__TRY IT__
All lines holding the string "royalimoveisrj" should be copied from the data below.

--- --- ---

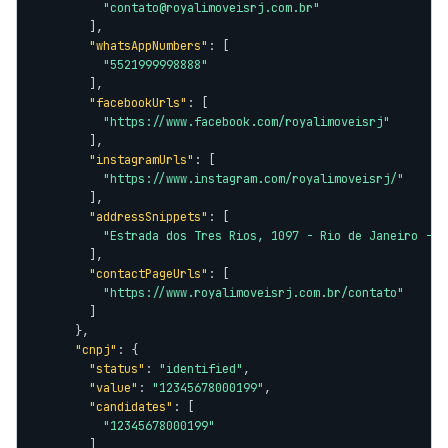
"contato@royalimoveisrj.com.br"
        ],

"whatsAppNumbers"
: [

"5521999998888"
        ],

"facebookUrls"
: [

"https://www.facebook.com/royalimoveisrj"
        ],

"instagramUrls"
: [

"https://www.instagram.com/royalimoveisrj/"
        ],

"addressSnippets"
: [

"Estrada dos Tres Rios, 1097 - Rio de Janeiro - R
        ],

"contactPageUrls"
: [

"https://www.royalimoveisrj.com.br/contato"
        ]

      },

"cnpj"
: {

"status"
: 
"identified"
,

"value"
: 
"12345678000199"
,

"candidates"
: [

"12345678000199"
        ]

--- --- ---

__WRITTEN RESPONSE__
"contato@royalimoveisrj.com.br"
"https://www.facebook.com/royalimoveisrj"
"https://www.instagram.com/royalimoveisrj/"
"https://www.royalimoveisrj.com.br/contato"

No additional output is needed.